"I'm going to pass it over the governor's veto," he instantly answered.

"Can you do it?" I asked.

"I can, for I must." He meant it. It needed but one look into his and Towle's eyes to see they both had read the message on the back of To-morrow's visiting-card.

"All right," I said. "Let your people have the word, and it must have no doubtful ring; tell your brokers to buy Dominion Coal, and don't let them stand on the order of their buying. Dominion Coal must be put back, regardless of how much it costs or how little you want what you must buy. I will turn Bay State before three if it is necessary to trade in the whole capital stock to do it."

As I came out of Parlor 11 to rush back to my office I said to the despairing men who crowded the corridor outside the head-quarters, and who had in their desperation thrown all caution or thought of concealment to the winds: "Coal and Gas look to me like good buys." The sudden revulsion of feeling was pathetic. In a minute the news had spread by way of them to their brokers and their suffering friends: "It's all right; Whitney and Lawson are buying stock." It got to the Exchange almost as soon as I did.

We turned the market.

That night Whitney and Towle's plans were mapped out to the army and their orders despatched with a vicious snap that plainly said: "Whoever attempts to put the Whitney machine in a hole will be shown no mercy." The morning papers announced that Whitney had picked up the gantlet Governor Wolcott had thrown at his feet, and—all roads led up Beacon Hill.

It was a quick, sharp set-to. Every man was lined up with a jerk, and when the line was tallied up and tallied down and Towle had consented to the last raise in price of votes and given away to the final squeeze, the word went up and down the ranks that the Whitney bill would, on the approaching last day of the session, go flying through both Houses over the governor's veto with a vote or two to spare. Again the prices of the two stocks shot upward.

Then, sharp and quick as a bolt of lightning, Fate, who apparently had been camped on the trail of Bay State Gas and Addicks from the first, let fly another of her quiver's contents. On the morning of the closing day of the session (the one selected for the Whitney coup), there slipped in and out amongst the Whitney legislative ranks a man with a story. As each legislator listened, his brow knitted and he nodded assent. The story was a simple one: In one of Whitney's former campaigns, desperate like this one, on payment-day Towle had gone back on his promises and forced the acceptance of a fifty-cents-on-the-dollar settlement; and, so the story now went, he, Towle, had put the saved fifty cents, a matter altogether of some $75,000, in his own pocket. Probably he was now going to repeat the operation on an even larger scale. In an hour there came to Young's Hotel a trusty messenger who delivered to Towle himself the ultimatum of the Great and General Court of the dear old Commonwealth: "Money in advance or no bill!"

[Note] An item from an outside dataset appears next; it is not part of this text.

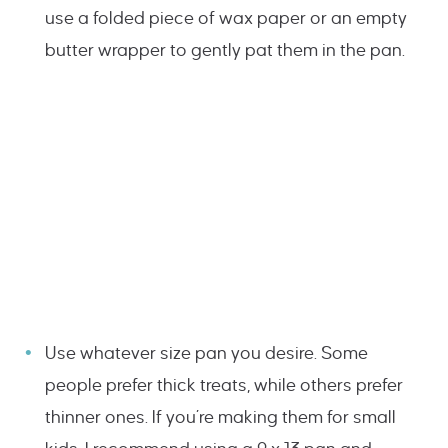
use a folded piece of wax paper or an empty
butter wrapper to gently pat them in the pan.
Use whatever size pan you desire. Some
people prefer thick treats, while others prefer
thinner ones. If you’re making them for small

Consternation reigned. The army was quickly recalled to head-quarters, and despatched back to the State House to put through every manœuvre known to the two veterans—but to no purpose. The Great and General Court stood its ground, openly defied the army and hurled back into Towle's teeth all his frantic threats. It was the last day, and the Great and General Court was intrenched inside the protecting walls of the State House, and it knew that before it could be compelled to come forth to face Towle he must come to a decision. A terrible dilemma, surely, for the amounts promised had run up to such an enormous aggregate that it was impossible to pay all in so short a time, even if such had been Whitney and Towle's intention. Yet to pay one or a few of the dangerous malcontents meant to pay every one; the gang had firmly banded themselves together.